We introduce ChatGarment, a novel approach that leverages large vision-language models (VLMs) to automate the estimation, generation, and editing of 3D garment sewing patterns from images or text descriptions.
Unlike previous methods that often lack robustness and interactive editing capabilities, ChatGarment finetunes a VLM to produce GarmentCode, a JSON-based, language-friendly format for 2D sewing patterns, enabling both estimating and editing from images and text instructions. To optimize performance, we refine GarmentCode by expanding its support for more diverse garment types and simplifying its structure, making it more efficient for VLM finetuning.

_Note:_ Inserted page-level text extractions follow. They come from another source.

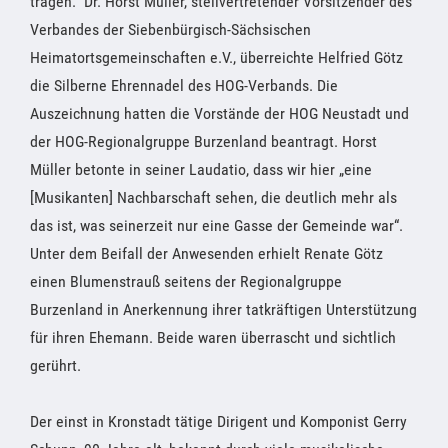
tragen.“ Dr. Horst Müller, stellvertretender Vorsitzender des
Verbandes der Siebenbürgisch-Sächsischen
Heimatortsgemeinschaften e.V., überreichte Helfried Götz
die Silberne Ehrennadel des HOG-Verbands. Die
Auszeichnung hatten die Vorstände der HOG Neustadt und
der HOG-Regionalgruppe Burzenland beantragt. Horst
Müller betonte in seiner Laudatio, dass wir hier „eine
[Musikanten] Nachbarschaft sehen, die deutlich mehr als
das ist, was seinerzeit nur eine Gasse der Gemeinde war“.
Unter dem Beifall der Anwesenden erhielt Renate Götz
einen Blumenstrauß seitens der Regionalgruppe
Burzenland in Anerkennung ihrer tatkräftigen Unterstützung
für ihren Ehemann. Beide waren überrascht und sichtlich
gerührt.
Der einst in Kronstadt tätige Dirigent und Komponist Gerry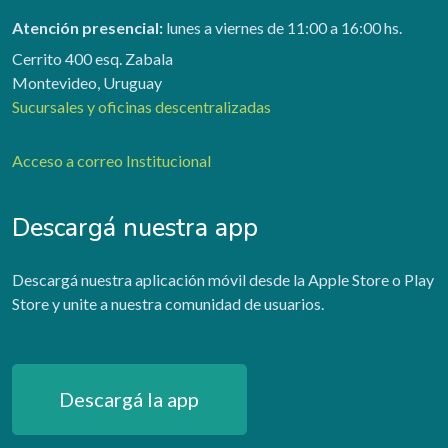
Atención presencial:
lunes a viernes de 11:00 a 16:00 hs.
Cerrito 400 esq. Zabala
Montevideo, Uruguay
Sucursales y oficinas descentralizadas
Acceso a correo Institucional
Descargá nuestra app
Descargá nuestra aplicación móvil desde la Apple Store o Play
Store y unite a nuestra comunidad de usuarios.
Descargá la app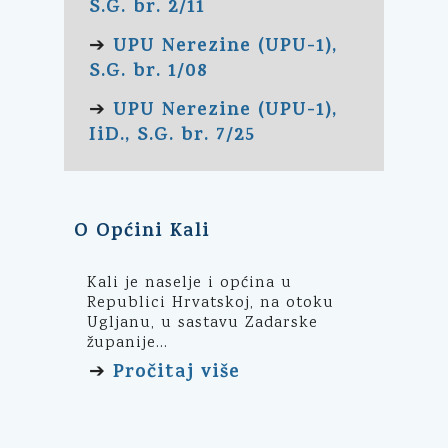
S.G. br. 2/11
UPU Nerezine (UPU-1),
➔
S.G. br. 1/08
UPU Nerezine (UPU-1),
➔
IiD., S.G. br. 7/25
O Općini Kali
Kali je naselje i općina u
Republici Hrvatskoj, na otoku
Ugljanu, u sastavu Zadarske
županije...
Pročitaj više
➔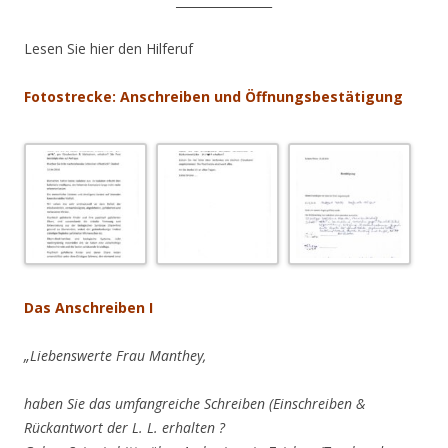
________________
Lesen Sie hier den Hilferuf
Fotostrecke: Anschreiben und Öffnungsbestätigung
.
Das Anschreiben I
„Liebenswerte Frau Manthey,
haben Sie das umfangreiche Schreiben (Einschreiben &
Rückantwort der L. L. erhalten ?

Additionally, we develop an automated data construction pipeline to generate a large-scale dataset of image-to-sewing-pattern and text-to-sewing-pattern pairs, empowering ChatGarment with strong generalization across various garment types.
Extensive evaluations demonstrate ChatGarment's ability to accurately reconstruct, generate, and edit garments from multimodal inputs, highlighting its potential to revolutionize workflows in fashion and gaming applications.
We utilize the large vision-language model for sewing pattern understanding. ChatGarment features three dialog modes. Users can utilize images as visual inputs for garment creation or guidance, while text instructions define specific tasks. These inputs are transformed into GarmentCode, which is then converted to 3D garments.
Results of image-based reconstruction. Unlike SewFormer and DressCode, which often mess up or miss the garments, ChatGarment could faithfully capture the shape, style and the composition of the target garments.
Results of garment generation from texts. ChatGarment follows the instruction more accurately, generating more precise details (types, sleeves, length, etc.) compared to DressCode.
Results of garment editing. The models need to edit the source garment according to the given editing instructions in the prompt boxes. ChatGarment accurately modifies the targeted garment part according to the input prompt. In contrast, methods based on SewFormer or DressCode often fail to precisely follow the prompt instructions and alter other untouched areas of the garment.